The first expert witness to respond was Sara Bell, the Chief Executive of Tempus Energy:
I think that depends very much on how we manage that demand. Both the demands that you have mentioned are highly flexible, so that offers an enormous opportunity to match that demand to generation, and variable generation can be matched very successfully to that flexible demand. Every electric vehicle could be charged when we have excess renewable generation. There is a way, from an economic standpoint, of managing that sensibly.
The experts went on to discussheat pumps for bit, and then Dr Philipp Grünewald from the Environmental Change Institute at Oxford University pointed out that:
Electric vehicles could play a very interesting role in helping to balance the system, because they have inbuilt storage, but another debate is ongoing on the extent to which you want to use that type of storage for the grid. We might come back to that.
to which Dr Jill Cainey of the Electricity Storage Network added:
On electric vehicles, it is more that the charging is the critical thing that you need to control, not necessarily using the battery device for the system services. National Grid has a project in which it has looked at that — at providing frequency response.
You may correctly surmise from the name of this blog that I don’t entirely agree with Jill on that point! “Smart charging” certainly has its place, but so might “using EV batteries for system services” in a rather different market and regulatory environment to the current one. The panel discussed that issue a bit later in the proceedings. Sara Bell again:
We have not even started the process of making the demand side flexible. Tempus Energy is the only electricity supplier that unlocks flexibility in customer premises. We go to our customers and we put control and sensor technology into their premises so that we can move their demand. Every time — and I mean every time — we go into customer premises, they are using electricity at times in a very expensive way, completely unnecessarily, because no supplier has ever rewarded them for their flexibility before, so why should they bother?
We are one small new supplier. If the whole market operated like this, we would unlock a great deal of flexibility, which would reduce the total system cost.
Jill Cainey again:
There are some issues with capacity now. That is why we have the capacity market. I guess Electricity Storage Network would argue that that incentivises particular types of technology for security of supply but doesn’t necessarily support the new innovative approaches such as demand side and electricity storage because of the way that market has been designed…
There are technologies and approaches, such as demand side response and aggregation — aggregators are providing demand side response as well. We need to facilitate those approaches to move forward. That is a market approach.

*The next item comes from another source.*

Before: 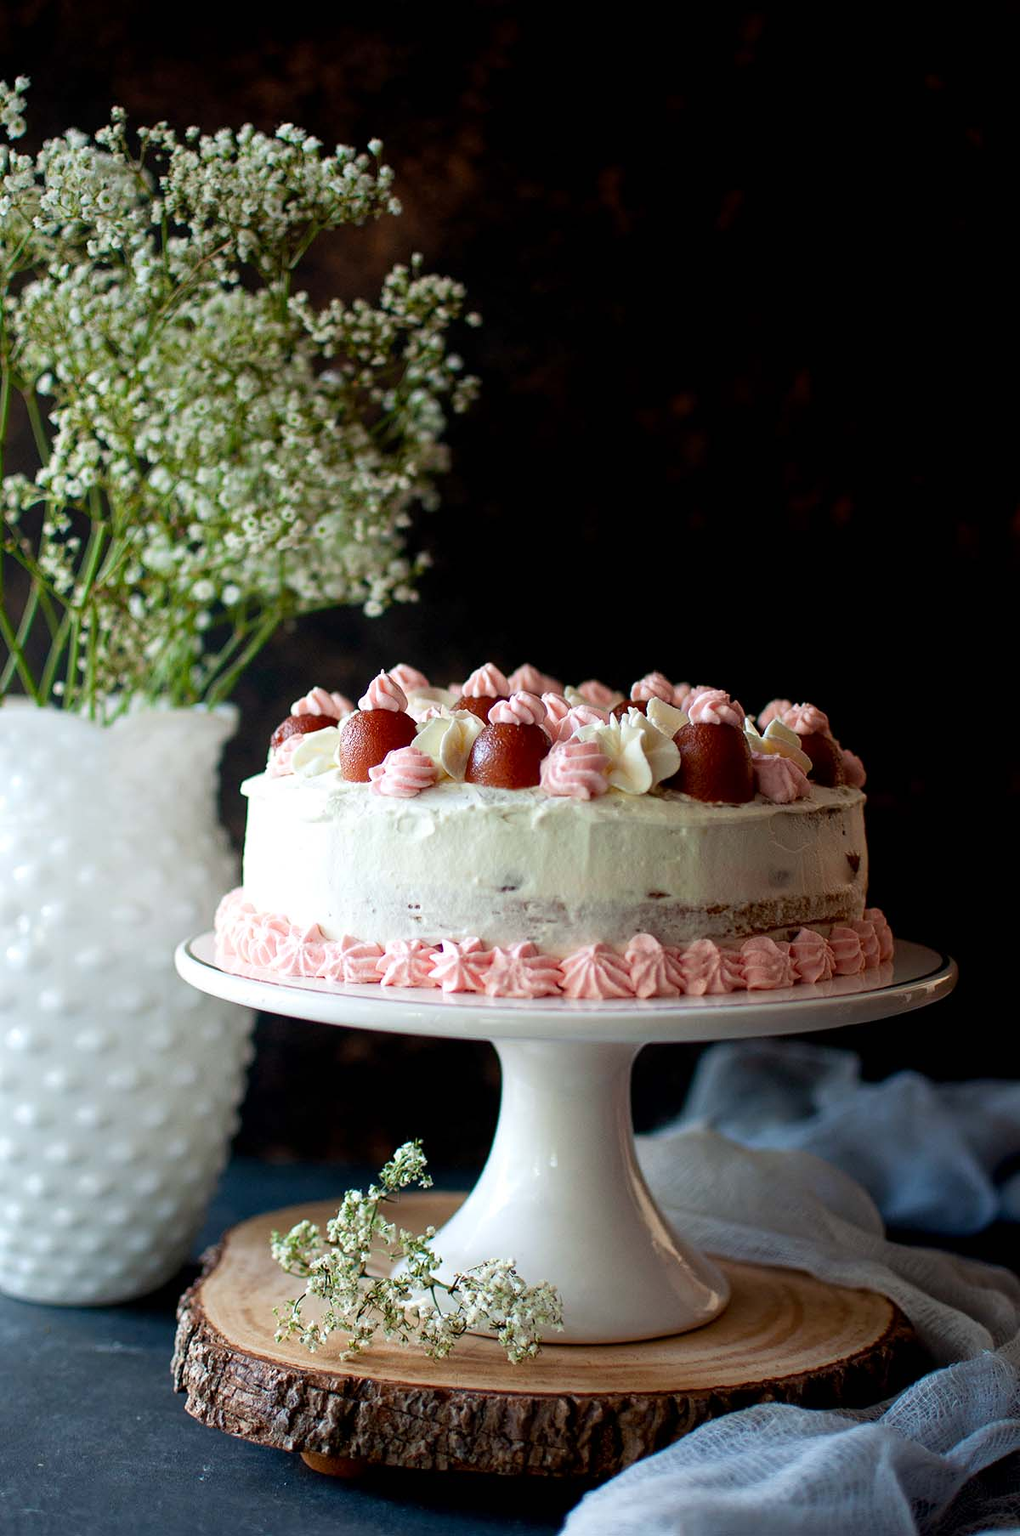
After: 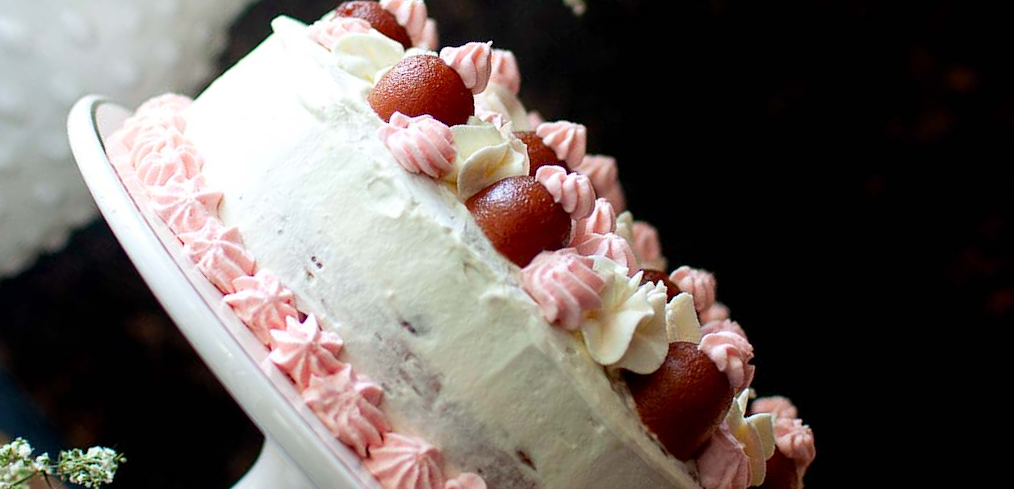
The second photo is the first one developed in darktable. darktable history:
crop and rotate: angle -45.98°, top 16.175%, right 0.868%, bottom 11.744%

That we can agree on 101%, and I also agree with Dr Gordon Edge who is Director of Policy at RenewableUK who said:
I would argue that some of the time-limiting steps are not technology but the regulatory market approaches. We need to be thinking about how we make the market so that these things, when they are economic, just happen automatically. At the moment, there are too many barriers.
and with Stephen Goldspink who is Director of Strategy and Business Development at Siemens Energy Management, who added that:
Technology and solutions are already available, as my colleagues has already said, so it is about how fast we deploy those technologies and the regulatory barriers that need to be removed to deploy them. Energy storage, demand side management, energy efficiency — all these things can support this capacity margin issue and put us on the journey to low-carbon networks much quicker.
Angus MacNeil then said:
Thank you. I understand what you are saying about regulatory barriers, but we will leave that section there.
Hence so will we, for the moment at least.